Source passage =>
---*---
Chien Yu-hsiu 簡佑修

Personal information
- Born: 29 February 1980 (age 46) New Taipei City, Taiwan
- Height: 1.68 m (5 ft 6 in)
- Weight: 63 kg (139 lb)

Sport
- Country: Republic of China (Taiwan)
- Sport: Badminton
- Handedness: Right
- Event: Men's singles

Men's singles
- BWF profile

Medal record
Men's badminton
Representing Chinese Taipei
Asian Junior Championships
| Gold medal – first place | 1998 Kuala Lumpur | Boys' singles |
| Bronze medal – third place | 1998 Kuala Lumpur | Boys' team |

= Chien Yu-hsiu =

Chien Yu-hsiu (简佑修 (簡佑修, Jiǎn Yùxiù, Chien Yü-hsiu); born 29 February 1980) is a former badminton player from the Republic of China. Chien graduated from the National Taiwan Sport University and now works as junior coach in Hsinchu. He won the 1998 Asian Junior Championships in the boys' singles event. Chien won the senior international tournament at the 2003 U.S. Open. He competed at the 1998 Asian Games, and 2004 Summer Olympics.

His brother Chien Yu-hsun also a professional badminton player.
---*---
Work request 1 => Reproduce the part of the Chien Yu-hsiu biography that opens with the words containing "Medal record" and closes with "professional badminton player.".
Work request 2 => Summarize the Chien Yu-hsiu biography in two sentences.
Work request 3 => According to the Chien Yu-hsiu biography, in which city does he now work as a junior coach?

Record excerpts =>
---*---
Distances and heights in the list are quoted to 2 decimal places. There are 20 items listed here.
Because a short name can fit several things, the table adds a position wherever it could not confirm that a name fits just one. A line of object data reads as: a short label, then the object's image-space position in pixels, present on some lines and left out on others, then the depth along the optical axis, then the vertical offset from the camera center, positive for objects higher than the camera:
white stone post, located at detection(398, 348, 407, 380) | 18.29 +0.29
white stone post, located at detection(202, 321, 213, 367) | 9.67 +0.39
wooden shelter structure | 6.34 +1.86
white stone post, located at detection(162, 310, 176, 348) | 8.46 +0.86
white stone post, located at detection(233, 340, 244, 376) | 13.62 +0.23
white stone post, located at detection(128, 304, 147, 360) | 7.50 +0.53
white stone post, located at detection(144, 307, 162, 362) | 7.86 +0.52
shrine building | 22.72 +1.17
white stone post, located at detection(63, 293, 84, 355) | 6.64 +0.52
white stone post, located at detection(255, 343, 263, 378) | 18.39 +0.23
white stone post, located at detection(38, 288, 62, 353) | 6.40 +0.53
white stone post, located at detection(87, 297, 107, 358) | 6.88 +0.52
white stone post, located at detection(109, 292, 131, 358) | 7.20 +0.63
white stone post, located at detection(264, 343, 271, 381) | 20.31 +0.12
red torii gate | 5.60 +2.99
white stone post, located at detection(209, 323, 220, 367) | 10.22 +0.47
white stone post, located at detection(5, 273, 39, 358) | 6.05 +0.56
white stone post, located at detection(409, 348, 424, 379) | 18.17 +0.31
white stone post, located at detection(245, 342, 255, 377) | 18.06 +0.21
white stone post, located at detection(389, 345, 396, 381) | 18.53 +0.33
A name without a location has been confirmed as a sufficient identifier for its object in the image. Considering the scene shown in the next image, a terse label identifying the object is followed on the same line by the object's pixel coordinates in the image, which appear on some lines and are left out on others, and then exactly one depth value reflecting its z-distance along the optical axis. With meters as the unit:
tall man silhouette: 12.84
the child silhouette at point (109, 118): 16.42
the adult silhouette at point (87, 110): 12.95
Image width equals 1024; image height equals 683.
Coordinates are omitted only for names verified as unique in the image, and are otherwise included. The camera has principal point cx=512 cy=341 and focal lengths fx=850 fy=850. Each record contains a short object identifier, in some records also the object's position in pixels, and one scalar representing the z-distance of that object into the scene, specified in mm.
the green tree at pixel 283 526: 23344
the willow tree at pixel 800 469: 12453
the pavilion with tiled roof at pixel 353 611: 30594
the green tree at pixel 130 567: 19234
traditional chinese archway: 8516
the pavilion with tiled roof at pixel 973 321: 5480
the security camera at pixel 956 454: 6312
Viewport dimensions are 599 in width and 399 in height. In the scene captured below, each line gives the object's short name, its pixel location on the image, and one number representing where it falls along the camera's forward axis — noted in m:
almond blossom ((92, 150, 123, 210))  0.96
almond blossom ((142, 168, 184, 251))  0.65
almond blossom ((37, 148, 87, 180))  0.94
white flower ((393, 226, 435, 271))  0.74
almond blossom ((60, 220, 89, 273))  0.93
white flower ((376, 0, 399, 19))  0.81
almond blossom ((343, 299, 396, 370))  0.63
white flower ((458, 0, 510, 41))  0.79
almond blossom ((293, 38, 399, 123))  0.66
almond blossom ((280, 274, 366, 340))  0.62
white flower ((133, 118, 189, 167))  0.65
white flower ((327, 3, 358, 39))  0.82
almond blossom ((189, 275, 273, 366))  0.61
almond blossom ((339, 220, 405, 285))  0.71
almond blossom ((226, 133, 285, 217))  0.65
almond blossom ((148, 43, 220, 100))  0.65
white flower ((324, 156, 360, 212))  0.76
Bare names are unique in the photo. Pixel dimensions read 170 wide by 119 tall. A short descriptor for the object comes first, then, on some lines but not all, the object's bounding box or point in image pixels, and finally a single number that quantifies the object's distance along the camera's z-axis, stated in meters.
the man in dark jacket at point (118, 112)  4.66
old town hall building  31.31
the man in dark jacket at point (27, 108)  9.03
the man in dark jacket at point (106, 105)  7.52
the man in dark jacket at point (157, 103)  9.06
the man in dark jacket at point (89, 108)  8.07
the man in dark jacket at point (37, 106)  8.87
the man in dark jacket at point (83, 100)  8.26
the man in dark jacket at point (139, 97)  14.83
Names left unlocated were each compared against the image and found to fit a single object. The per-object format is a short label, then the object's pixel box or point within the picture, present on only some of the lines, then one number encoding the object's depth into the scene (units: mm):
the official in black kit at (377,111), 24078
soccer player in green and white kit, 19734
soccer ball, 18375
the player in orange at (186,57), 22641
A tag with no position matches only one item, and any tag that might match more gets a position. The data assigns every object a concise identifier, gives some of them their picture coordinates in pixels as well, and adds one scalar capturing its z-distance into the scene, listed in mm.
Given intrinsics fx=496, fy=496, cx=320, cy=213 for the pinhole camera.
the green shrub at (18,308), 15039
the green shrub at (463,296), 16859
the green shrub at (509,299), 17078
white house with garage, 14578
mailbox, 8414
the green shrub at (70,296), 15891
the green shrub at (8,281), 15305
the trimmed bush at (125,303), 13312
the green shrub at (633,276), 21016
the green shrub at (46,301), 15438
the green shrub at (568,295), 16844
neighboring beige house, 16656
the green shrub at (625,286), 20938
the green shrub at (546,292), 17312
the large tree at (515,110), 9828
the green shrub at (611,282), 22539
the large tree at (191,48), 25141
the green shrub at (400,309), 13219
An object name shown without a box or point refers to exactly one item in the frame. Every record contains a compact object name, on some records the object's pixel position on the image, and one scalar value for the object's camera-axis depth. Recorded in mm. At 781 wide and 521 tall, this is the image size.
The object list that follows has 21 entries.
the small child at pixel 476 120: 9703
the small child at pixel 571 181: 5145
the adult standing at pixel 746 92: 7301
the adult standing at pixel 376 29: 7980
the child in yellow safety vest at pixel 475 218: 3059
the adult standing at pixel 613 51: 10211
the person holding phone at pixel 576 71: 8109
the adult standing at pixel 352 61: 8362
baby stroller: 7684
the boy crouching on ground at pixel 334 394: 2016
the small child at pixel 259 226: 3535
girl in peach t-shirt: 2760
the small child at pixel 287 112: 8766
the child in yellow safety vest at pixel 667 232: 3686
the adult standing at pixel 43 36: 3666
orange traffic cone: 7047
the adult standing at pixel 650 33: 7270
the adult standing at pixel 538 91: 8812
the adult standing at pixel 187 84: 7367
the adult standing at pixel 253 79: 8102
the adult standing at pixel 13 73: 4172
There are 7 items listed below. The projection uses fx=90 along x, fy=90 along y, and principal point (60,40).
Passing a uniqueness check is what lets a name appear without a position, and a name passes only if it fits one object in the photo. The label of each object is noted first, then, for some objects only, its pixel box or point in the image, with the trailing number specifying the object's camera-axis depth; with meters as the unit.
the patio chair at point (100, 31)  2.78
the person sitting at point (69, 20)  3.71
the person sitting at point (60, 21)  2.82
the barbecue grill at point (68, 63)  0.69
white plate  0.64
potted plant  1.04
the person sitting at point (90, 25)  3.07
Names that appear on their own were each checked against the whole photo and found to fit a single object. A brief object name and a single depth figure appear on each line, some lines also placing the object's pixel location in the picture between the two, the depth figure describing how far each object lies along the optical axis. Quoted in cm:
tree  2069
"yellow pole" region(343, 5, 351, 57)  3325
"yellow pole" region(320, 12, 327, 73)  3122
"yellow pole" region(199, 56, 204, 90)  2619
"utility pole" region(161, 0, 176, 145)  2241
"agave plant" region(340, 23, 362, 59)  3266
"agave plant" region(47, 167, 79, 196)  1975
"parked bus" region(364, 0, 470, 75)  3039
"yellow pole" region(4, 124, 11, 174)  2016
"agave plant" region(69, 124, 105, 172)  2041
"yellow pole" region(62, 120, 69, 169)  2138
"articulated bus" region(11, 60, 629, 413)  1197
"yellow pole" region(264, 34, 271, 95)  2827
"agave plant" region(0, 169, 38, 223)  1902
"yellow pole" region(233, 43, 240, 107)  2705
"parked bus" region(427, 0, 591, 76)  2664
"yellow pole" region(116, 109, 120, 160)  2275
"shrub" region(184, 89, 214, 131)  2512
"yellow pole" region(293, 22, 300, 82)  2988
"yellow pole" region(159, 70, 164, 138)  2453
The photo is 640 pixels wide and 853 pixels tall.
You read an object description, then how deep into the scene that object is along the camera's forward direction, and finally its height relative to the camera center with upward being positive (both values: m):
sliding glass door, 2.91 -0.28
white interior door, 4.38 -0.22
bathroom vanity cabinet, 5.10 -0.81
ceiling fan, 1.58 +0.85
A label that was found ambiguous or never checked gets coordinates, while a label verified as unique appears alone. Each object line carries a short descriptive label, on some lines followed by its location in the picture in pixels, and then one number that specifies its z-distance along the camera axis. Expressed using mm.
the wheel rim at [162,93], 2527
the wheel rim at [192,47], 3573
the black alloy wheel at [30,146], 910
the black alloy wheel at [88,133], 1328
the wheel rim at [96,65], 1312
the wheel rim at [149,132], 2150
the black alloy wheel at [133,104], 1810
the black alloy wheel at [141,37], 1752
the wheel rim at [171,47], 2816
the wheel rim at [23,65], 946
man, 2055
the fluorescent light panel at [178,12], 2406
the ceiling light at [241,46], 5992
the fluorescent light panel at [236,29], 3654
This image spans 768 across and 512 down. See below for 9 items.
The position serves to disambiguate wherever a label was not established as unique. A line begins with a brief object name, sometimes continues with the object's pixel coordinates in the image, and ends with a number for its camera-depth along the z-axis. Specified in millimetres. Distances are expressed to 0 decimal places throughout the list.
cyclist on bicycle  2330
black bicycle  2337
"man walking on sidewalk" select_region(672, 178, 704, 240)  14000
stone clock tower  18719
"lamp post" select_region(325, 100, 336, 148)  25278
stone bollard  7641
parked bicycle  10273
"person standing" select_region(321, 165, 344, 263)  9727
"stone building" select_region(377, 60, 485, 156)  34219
---*---
Answer space 1 =>
Medal record
Men's badminton
Representing Chinese Taipei
Asian Junior Championships
| Gold medal – first place | 1998 Kuala Lumpur | Boys' singles |
| Bronze medal – third place | 1998 Kuala Lumpur | Boys' team |

= Chien Yu-hsiu =

Chien Yu-hsiu (简佑修 (簡佑修, Jiǎn Yùxiù, Chien Yü-hsiu); born 29 February 1980) is a former badminton player from the Republic of China. Chien graduated from the National Taiwan Sport University and now works as junior coach in Hsinchu. He won the 1998 Asian Junior Championships in the boys' singles event. Chien won the senior international tournament at the 2003 U.S. Open. He competed at the 1998 Asian Games, and 2004 Summer Olympics.

His brother Chien Yu-hsun also a professional badminton player.

Answer space 2 => Chien Yu-hsiu, born 29 February 1980, is a former badminton player from the Republic of China who graduated from the National Taiwan Sport University and now works as a junior coach in Hsinchu. He won the boys' singles at the 1998 Asian Junior Championships and a senior international tournament at the 2003 U.S. Open, and he competed at the 1998 Asian Games and the 2004 Summer Olympics.

Answer space 3 => Hsinchu